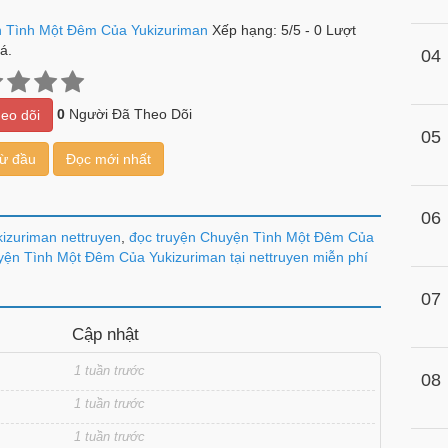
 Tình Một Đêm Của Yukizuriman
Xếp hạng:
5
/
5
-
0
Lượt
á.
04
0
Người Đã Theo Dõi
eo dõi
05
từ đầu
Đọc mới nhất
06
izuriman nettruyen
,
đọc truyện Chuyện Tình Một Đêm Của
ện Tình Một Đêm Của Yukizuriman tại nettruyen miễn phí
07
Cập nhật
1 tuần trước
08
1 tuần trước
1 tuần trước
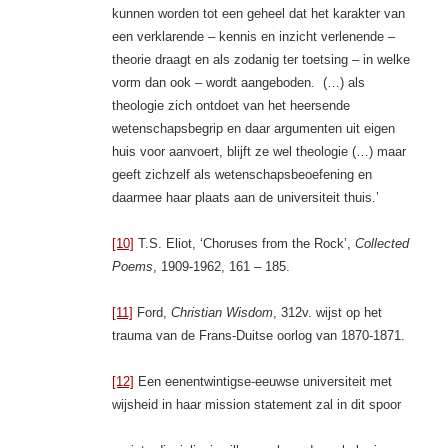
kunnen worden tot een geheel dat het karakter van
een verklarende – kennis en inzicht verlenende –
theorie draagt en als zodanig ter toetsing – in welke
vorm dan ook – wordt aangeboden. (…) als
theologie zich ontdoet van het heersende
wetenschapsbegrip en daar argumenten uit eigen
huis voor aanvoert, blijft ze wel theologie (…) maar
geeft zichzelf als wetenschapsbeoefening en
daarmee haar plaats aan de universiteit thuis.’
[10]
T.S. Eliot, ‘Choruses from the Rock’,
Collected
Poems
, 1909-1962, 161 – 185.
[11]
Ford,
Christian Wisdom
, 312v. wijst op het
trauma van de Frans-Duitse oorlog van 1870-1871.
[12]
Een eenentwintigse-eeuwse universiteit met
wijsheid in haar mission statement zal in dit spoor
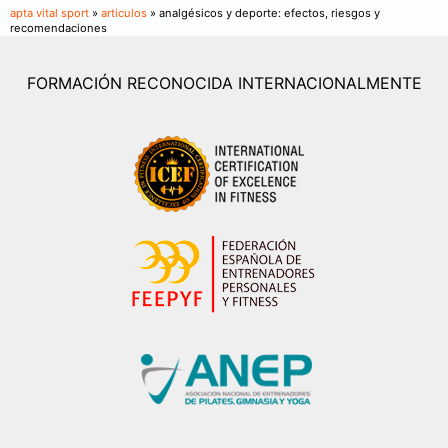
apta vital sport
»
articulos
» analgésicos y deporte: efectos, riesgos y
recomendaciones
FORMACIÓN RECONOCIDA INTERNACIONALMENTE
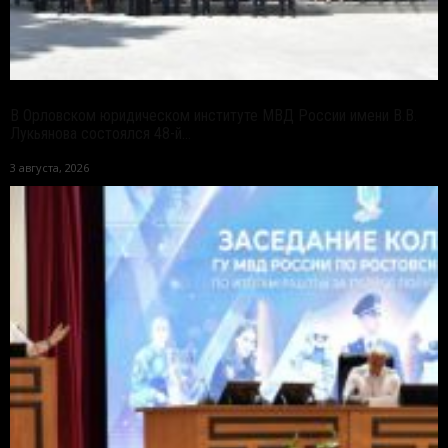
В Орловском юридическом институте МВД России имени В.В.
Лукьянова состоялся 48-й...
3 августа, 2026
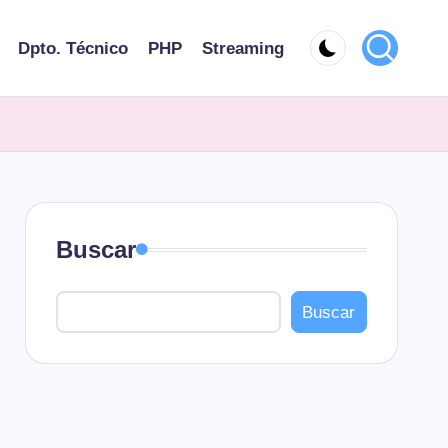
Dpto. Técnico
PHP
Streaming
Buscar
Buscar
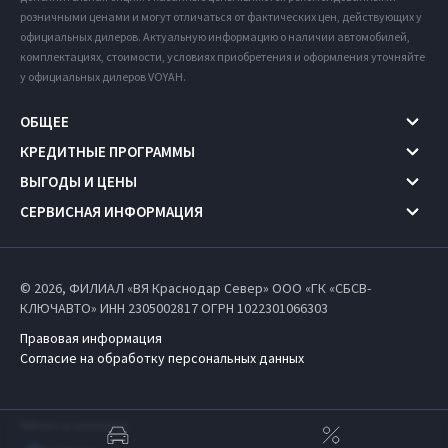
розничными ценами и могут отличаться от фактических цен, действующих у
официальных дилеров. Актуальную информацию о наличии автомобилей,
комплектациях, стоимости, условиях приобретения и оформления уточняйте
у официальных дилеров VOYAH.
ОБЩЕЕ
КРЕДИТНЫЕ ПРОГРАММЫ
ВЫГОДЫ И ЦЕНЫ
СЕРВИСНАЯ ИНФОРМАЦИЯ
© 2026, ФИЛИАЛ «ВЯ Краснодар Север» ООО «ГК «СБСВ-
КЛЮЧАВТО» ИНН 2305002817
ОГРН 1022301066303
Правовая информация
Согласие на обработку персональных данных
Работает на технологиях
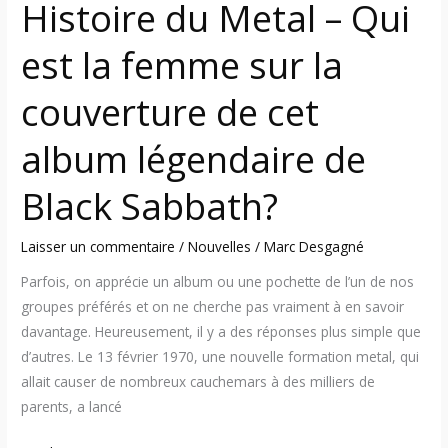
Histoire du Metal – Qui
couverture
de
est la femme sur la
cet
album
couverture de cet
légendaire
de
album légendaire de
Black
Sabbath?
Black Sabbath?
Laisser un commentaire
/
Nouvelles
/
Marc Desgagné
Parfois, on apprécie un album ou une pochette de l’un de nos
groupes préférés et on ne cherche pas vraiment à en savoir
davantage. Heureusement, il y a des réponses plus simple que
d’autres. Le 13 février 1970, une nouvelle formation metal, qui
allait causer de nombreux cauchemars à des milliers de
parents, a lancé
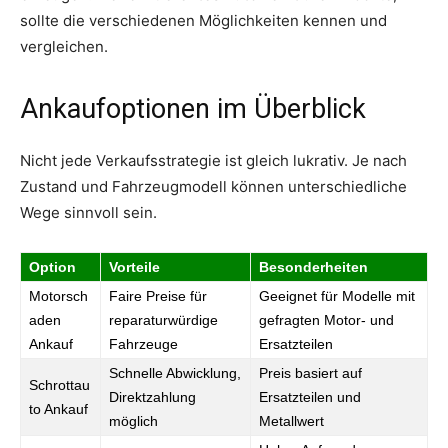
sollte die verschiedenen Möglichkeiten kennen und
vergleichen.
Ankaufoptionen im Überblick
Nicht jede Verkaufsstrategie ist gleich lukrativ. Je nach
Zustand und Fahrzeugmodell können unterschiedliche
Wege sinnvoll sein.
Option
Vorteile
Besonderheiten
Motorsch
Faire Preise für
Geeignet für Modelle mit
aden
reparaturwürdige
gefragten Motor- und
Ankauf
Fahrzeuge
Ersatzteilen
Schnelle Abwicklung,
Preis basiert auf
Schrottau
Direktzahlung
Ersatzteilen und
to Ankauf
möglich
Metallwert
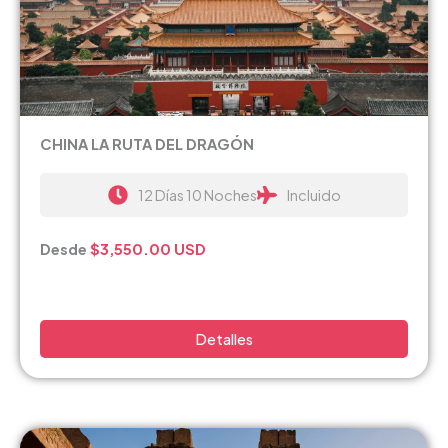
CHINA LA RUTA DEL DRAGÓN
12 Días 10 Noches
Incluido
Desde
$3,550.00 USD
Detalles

Prompt: Rewrite all the lines above, switching "Buscar" to "Search" and keeping everything else unchanged. Leave the pictures out.

Finished task:
 Tình Một Đêm Của Yukizuriman
Xếp hạng:
5
/
5
-
0
Lượt
á.
04
0
Người Đã Theo Dõi
eo dõi
05
từ đầu
Đọc mới nhất
06
izuriman nettruyen
,
đọc truyện Chuyện Tình Một Đêm Của
ện Tình Một Đêm Của Yukizuriman tại nettruyen miễn phí
07
Cập nhật
1 tuần trước
08
1 tuần trước
1 tuần trước
kunnen worden tot een geheel dat het karakter van
een verklarende – kennis en inzicht verlenende –
theorie draagt en als zodanig ter toetsing – in welke
vorm dan ook – wordt aangeboden. (…) als
theologie zich ontdoet van het heersende
wetenschapsbegrip en daar argumenten uit eigen
huis voor aanvoert, blijft ze wel theologie (…) maar
geeft zichzelf als wetenschapsbeoefening en
daarmee haar plaats aan de universiteit thuis.’
[10]
T.S. Eliot, ‘Choruses from the Rock’,
Collected
Poems
, 1909-1962, 161 – 185.
[11]
Ford,
Christian Wisdom
, 312v. wijst op het
trauma van de Frans-Duitse oorlog van 1870-1871.
[12]
Een eenentwintigse-eeuwse universiteit met
wijsheid in haar mission statement zal in dit spoor
apta vital sport
»
articulos
» analgésicos y deporte: efectos, riesgos y
recomendaciones
FORMACIÓN RECONOCIDA INTERNACIONALMENTE
В Орловском юридическом институте МВД России имени В.В.
Лукьянова состоялся 48-й...
3 августа, 2026
Dpto. Técnico
PHP
Streaming
Search
Search
розничными ценами и могут отличаться от фактических цен, действующих у
официальных дилеров. Актуальную информацию о наличии автомобилей,
комплектациях, стоимости, условиях приобретения и оформления уточняйте
у официальных дилеров VOYAH.
ОБЩЕЕ
КРЕДИТНЫЕ ПРОГРАММЫ
ВЫГОДЫ И ЦЕНЫ
СЕРВИСНАЯ ИНФОРМАЦИЯ
© 2026, ФИЛИАЛ «ВЯ Краснодар Север» ООО «ГК «СБСВ-
КЛЮЧАВТО» ИНН 2305002817
ОГРН 1022301066303
Правовая информация
Согласие на обработку персональных данных
Работает на технологиях
Histoire du Metal – Qui
couverture
de
est la femme sur la
cet
album
couverture de cet
légendaire
de
album légendaire de
Black
Sabbath?
Black Sabbath?
Laisser un commentaire
/
Nouvelles
/
Marc Desgagné
Parfois, on apprécie un album ou une pochette de l’un de nos
groupes préférés et on ne cherche pas vraiment à en savoir
davantage. Heureusement, il y a des réponses plus simple que
d’autres. Le 13 février 1970, une nouvelle formation metal, qui
allait causer de nombreux cauchemars à des milliers de
parents, a lancé
sollte die verschiedenen Möglichkeiten kennen und
vergleichen.
Ankaufoptionen im Überblick
Nicht jede Verkaufsstrategie ist gleich lukrativ. Je nach
Zustand und Fahrzeugmodell können unterschiedliche
Wege sinnvoll sein.
Option
Vorteile
Besonderheiten
Motorsch
Faire Preise für
Geeignet für Modelle mit
aden
reparaturwürdige
gefragten Motor- und
Ankauf
Fahrzeuge
Ersatzteilen
Schnelle Abwicklung,
Preis basiert auf
Schrottau
Direktzahlung
Ersatzteilen und
to Ankauf
möglich
Metallwert
CHINA LA RUTA DEL DRAGÓN
12 Días 10 Noches
Incluido
Desde
$3,550.00 USD
Detalles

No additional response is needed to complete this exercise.